DIRECTIONS FOR THIS TASK
Each record that follows is to be transcribed exactly, excluding its images.

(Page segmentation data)
------------------------------------------------------------------------

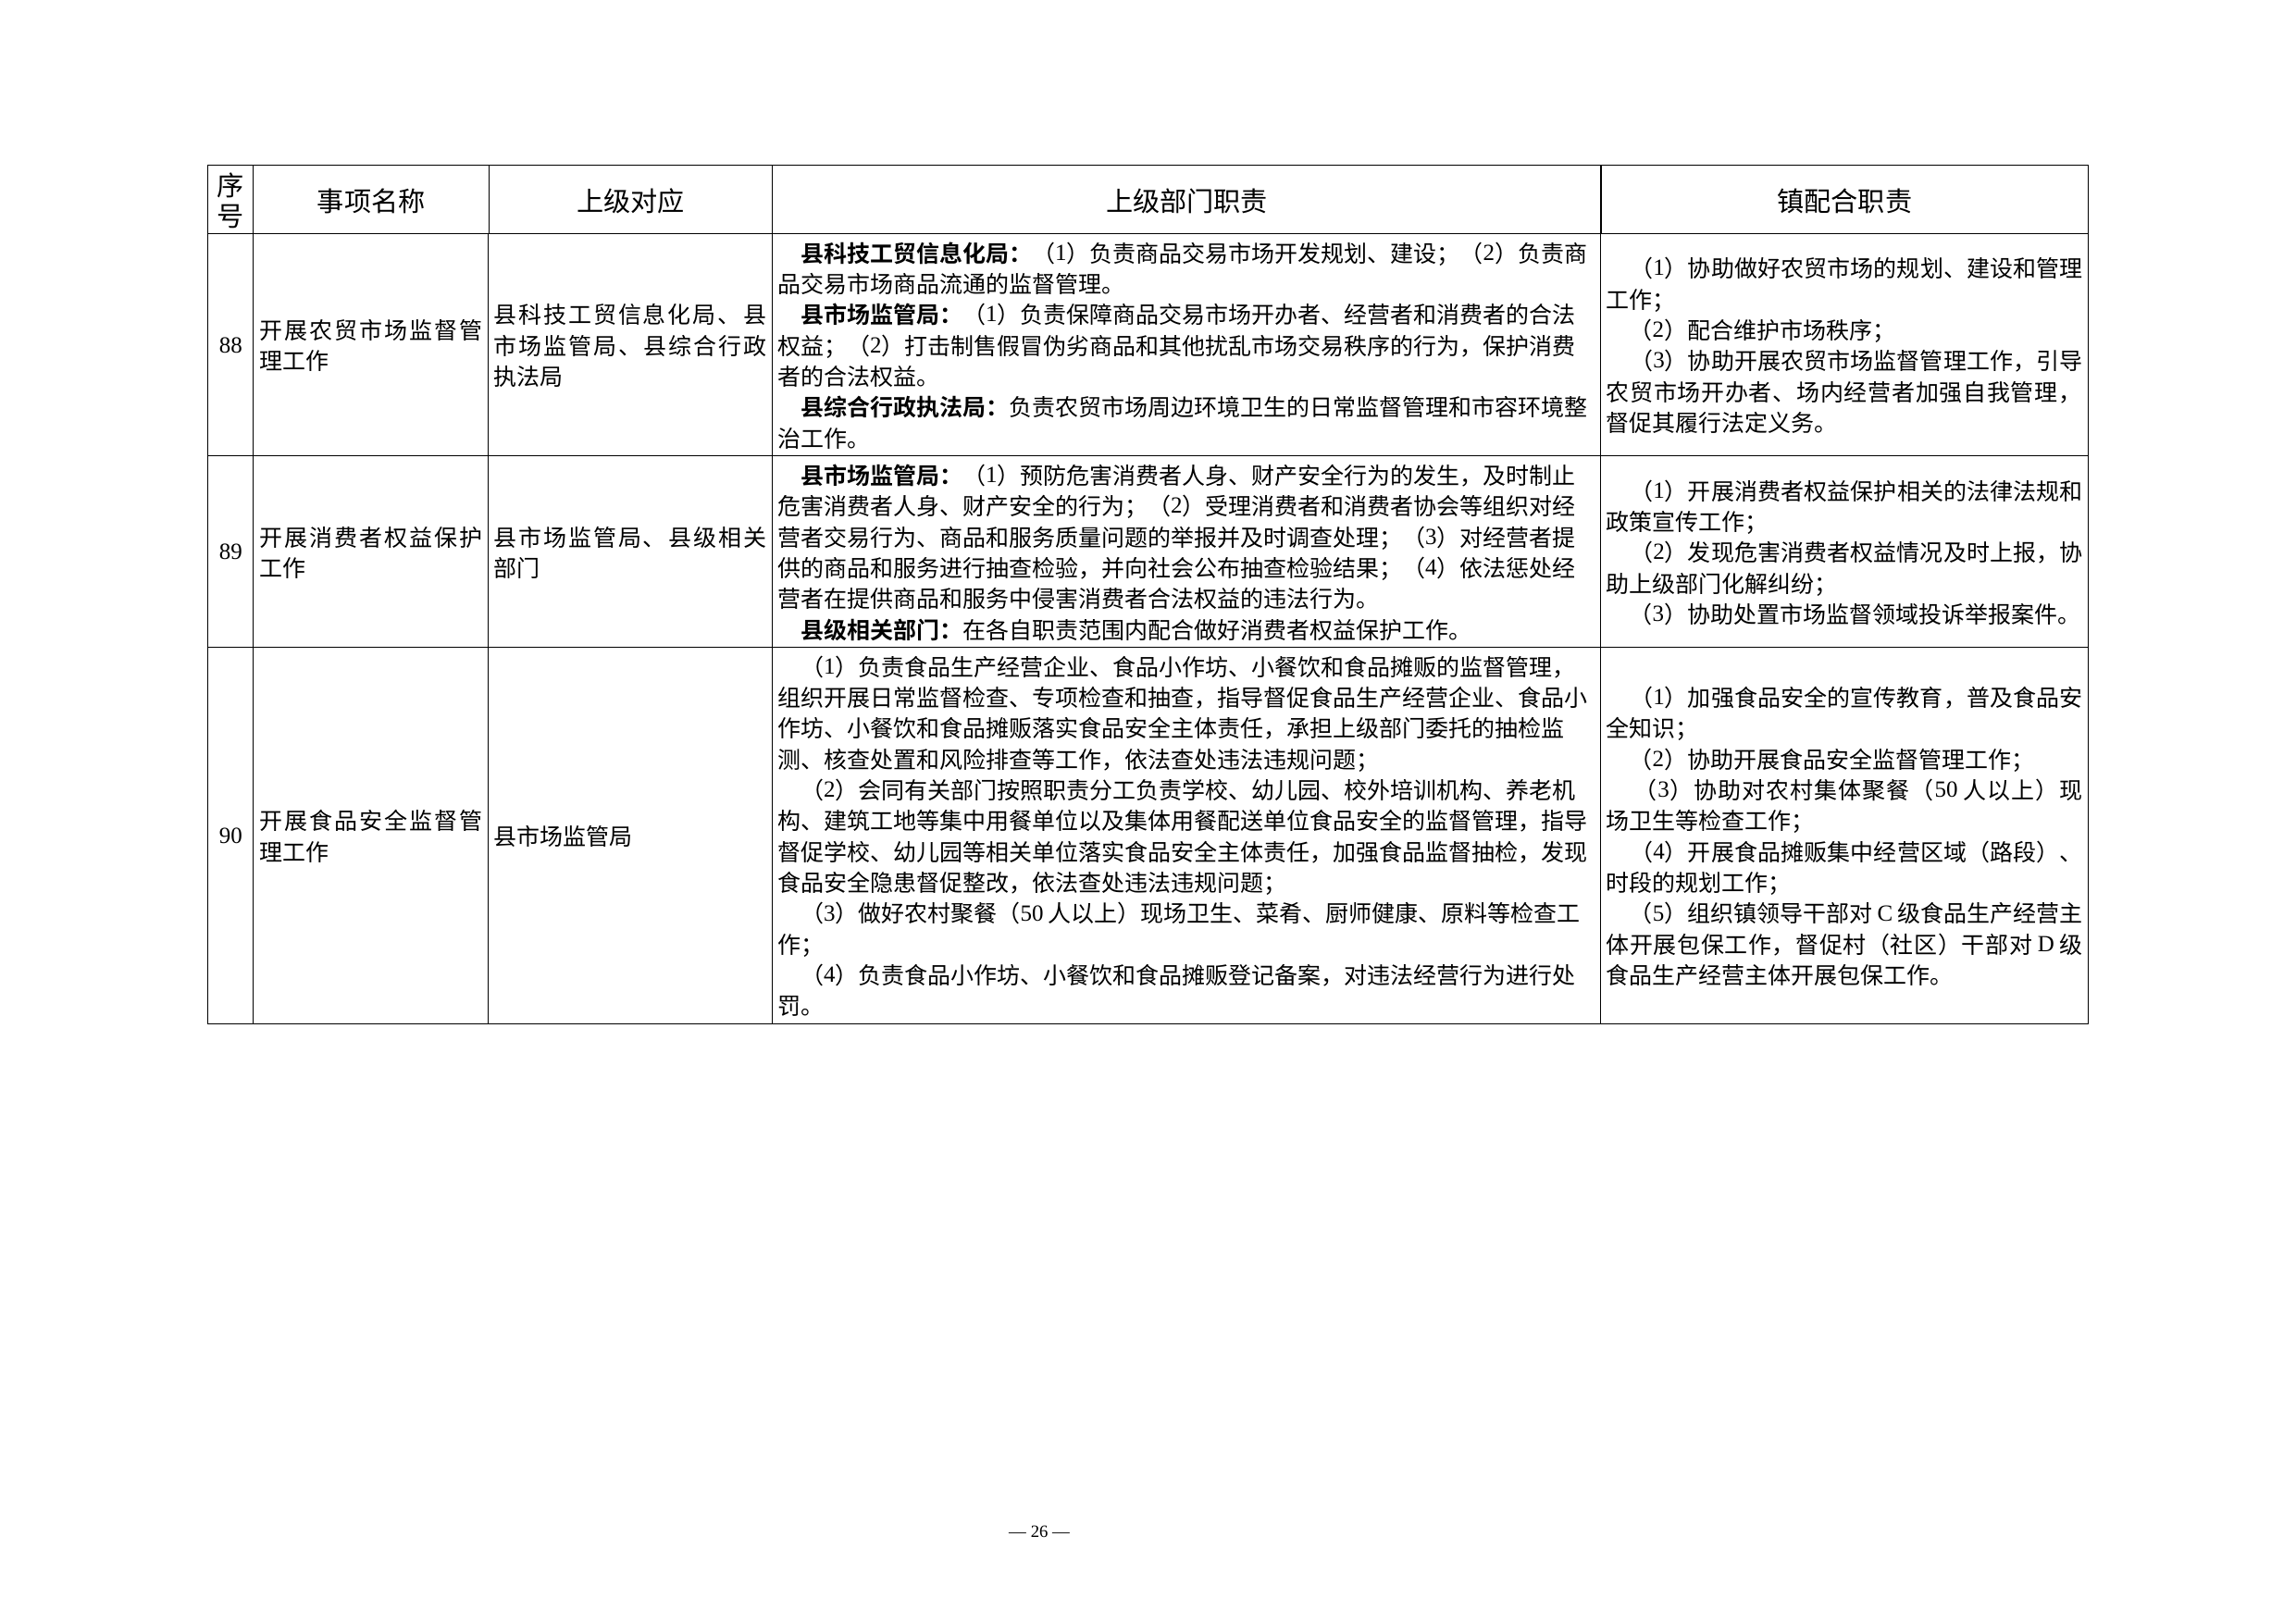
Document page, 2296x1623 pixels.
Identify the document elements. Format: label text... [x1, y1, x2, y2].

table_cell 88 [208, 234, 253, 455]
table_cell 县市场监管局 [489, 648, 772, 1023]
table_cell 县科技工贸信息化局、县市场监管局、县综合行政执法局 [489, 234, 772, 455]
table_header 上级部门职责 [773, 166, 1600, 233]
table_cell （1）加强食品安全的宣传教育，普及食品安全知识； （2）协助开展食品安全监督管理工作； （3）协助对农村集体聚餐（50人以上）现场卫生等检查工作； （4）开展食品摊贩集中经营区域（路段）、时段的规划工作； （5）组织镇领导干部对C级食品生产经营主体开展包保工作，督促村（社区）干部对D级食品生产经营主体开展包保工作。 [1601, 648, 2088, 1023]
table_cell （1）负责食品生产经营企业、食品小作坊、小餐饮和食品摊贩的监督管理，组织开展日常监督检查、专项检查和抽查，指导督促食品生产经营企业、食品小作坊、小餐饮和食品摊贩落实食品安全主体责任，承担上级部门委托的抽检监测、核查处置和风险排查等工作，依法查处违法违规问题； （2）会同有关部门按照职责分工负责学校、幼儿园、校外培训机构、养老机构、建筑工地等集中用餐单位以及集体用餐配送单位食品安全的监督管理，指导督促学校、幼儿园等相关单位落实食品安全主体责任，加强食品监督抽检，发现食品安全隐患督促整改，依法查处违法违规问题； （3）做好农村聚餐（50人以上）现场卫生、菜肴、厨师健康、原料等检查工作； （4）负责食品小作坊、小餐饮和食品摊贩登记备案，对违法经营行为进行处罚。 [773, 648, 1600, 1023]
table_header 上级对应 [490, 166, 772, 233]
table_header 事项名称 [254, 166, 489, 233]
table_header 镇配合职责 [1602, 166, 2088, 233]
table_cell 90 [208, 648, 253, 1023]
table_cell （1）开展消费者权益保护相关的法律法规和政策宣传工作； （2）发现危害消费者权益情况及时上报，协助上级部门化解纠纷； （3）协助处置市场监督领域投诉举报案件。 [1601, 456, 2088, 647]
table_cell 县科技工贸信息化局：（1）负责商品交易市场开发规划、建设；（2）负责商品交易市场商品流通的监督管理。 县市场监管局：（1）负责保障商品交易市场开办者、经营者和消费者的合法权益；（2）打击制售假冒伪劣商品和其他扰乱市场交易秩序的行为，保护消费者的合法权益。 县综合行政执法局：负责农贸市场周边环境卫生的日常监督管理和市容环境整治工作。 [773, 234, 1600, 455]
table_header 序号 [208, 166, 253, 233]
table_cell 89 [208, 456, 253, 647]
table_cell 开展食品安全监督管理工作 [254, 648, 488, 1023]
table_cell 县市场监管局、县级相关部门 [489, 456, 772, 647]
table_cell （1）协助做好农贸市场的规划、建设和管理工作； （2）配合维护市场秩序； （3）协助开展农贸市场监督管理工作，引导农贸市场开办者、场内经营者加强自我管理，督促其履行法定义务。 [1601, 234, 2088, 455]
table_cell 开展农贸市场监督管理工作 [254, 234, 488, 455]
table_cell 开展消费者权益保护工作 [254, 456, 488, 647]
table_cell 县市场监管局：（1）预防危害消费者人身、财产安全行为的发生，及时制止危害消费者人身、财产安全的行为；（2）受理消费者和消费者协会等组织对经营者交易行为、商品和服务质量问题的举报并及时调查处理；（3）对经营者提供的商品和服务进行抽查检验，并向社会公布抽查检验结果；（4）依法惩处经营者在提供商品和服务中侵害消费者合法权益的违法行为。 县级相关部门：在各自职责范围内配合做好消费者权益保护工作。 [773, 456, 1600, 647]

------------------------------------------------------------------------

RESPONSE TO THE EXERCISE
Document page, 2296x1623 pixels.
Identify the document elements. Format: label text... [x1, y1, x2, y2].

table_cell 88 [208, 234, 253, 455]
table_cell 县市场监管局 [489, 648, 772, 1023]
table_cell 县科技工贸信息化局、县市场监管局、县综合行政执法局 [489, 234, 772, 455]
table_header 上级部门职责 [773, 166, 1600, 233]
table_cell （1）加强食品安全的宣传教育，普及食品安全知识； （2）协助开展食品安全监督管理工作； （3）协助对农村集体聚餐（50人以上）现场卫生等检查工作； （4）开展食品摊贩集中经营区域（路段）、时段的规划工作； （5）组织镇领导干部对C级食品生产经营主体开展包保工作，督促村（社区）干部对D级食品生产经营主体开展包保工作。 [1601, 648, 2088, 1023]
table_cell （1）负责食品生产经营企业、食品小作坊、小餐饮和食品摊贩的监督管理，组织开展日常监督检查、专项检查和抽查，指导督促食品生产经营企业、食品小作坊、小餐饮和食品摊贩落实食品安全主体责任，承担上级部门委托的抽检监测、核查处置和风险排查等工作，依法查处违法违规问题； （2）会同有关部门按照职责分工负责学校、幼儿园、校外培训机构、养老机构、建筑工地等集中用餐单位以及集体用餐配送单位食品安全的监督管理，指导督促学校、幼儿园等相关单位落实食品安全主体责任，加强食品监督抽检，发现食品安全隐患督促整改，依法查处违法违规问题； （3）做好农村聚餐（50人以上）现场卫生、菜肴、厨师健康、原料等检查工作； （4）负责食品小作坊、小餐饮和食品摊贩登记备案，对违法经营行为进行处罚。 [773, 648, 1600, 1023]
table_header 上级对应 [490, 166, 772, 233]
table_header 事项名称 [254, 166, 489, 233]
table_header 镇配合职责 [1602, 166, 2088, 233]
table_cell 90 [208, 648, 253, 1023]
table_cell （1）开展消费者权益保护相关的法律法规和政策宣传工作； （2）发现危害消费者权益情况及时上报，协助上级部门化解纠纷； （3）协助处置市场监督领域投诉举报案件。 [1601, 456, 2088, 647]
table_cell 县科技工贸信息化局：（1）负责商品交易市场开发规划、建设；（2）负责商品交易市场商品流通的监督管理。 县市场监管局：（1）负责保障商品交易市场开办者、经营者和消费者的合法权益；（2）打击制售假冒伪劣商品和其他扰乱市场交易秩序的行为，保护消费者的合法权益。 县综合行政执法局：负责农贸市场周边环境卫生的日常监督管理和市容环境整治工作。 [773, 234, 1600, 455]
table_header 序号 [208, 166, 253, 233]
table_cell 89 [208, 456, 253, 647]
table_cell 开展食品安全监督管理工作 [254, 648, 488, 1023]
table_cell 县市场监管局、县级相关部门 [489, 456, 772, 647]
table_cell （1）协助做好农贸市场的规划、建设和管理工作； （2）配合维护市场秩序； （3）协助开展农贸市场监督管理工作，引导农贸市场开办者、场内经营者加强自我管理，督促其履行法定义务。 [1601, 234, 2088, 455]
table_cell 开展农贸市场监督管理工作 [254, 234, 488, 455]
table_cell 开展消费者权益保护工作 [254, 456, 488, 647]
table_cell 县市场监管局：（1）预防危害消费者人身、财产安全行为的发生，及时制止危害消费者人身、财产安全的行为；（2）受理消费者和消费者协会等组织对经营者交易行为、商品和服务质量问题的举报并及时调查处理；（3）对经营者提供的商品和服务进行抽查检验，并向社会公布抽查检验结果；（4）依法惩处经营者在提供商品和服务中侵害消费者合法权益的违法行为。 县级相关部门：在各自职责范围内配合做好消费者权益保护工作。 [773, 456, 1600, 647]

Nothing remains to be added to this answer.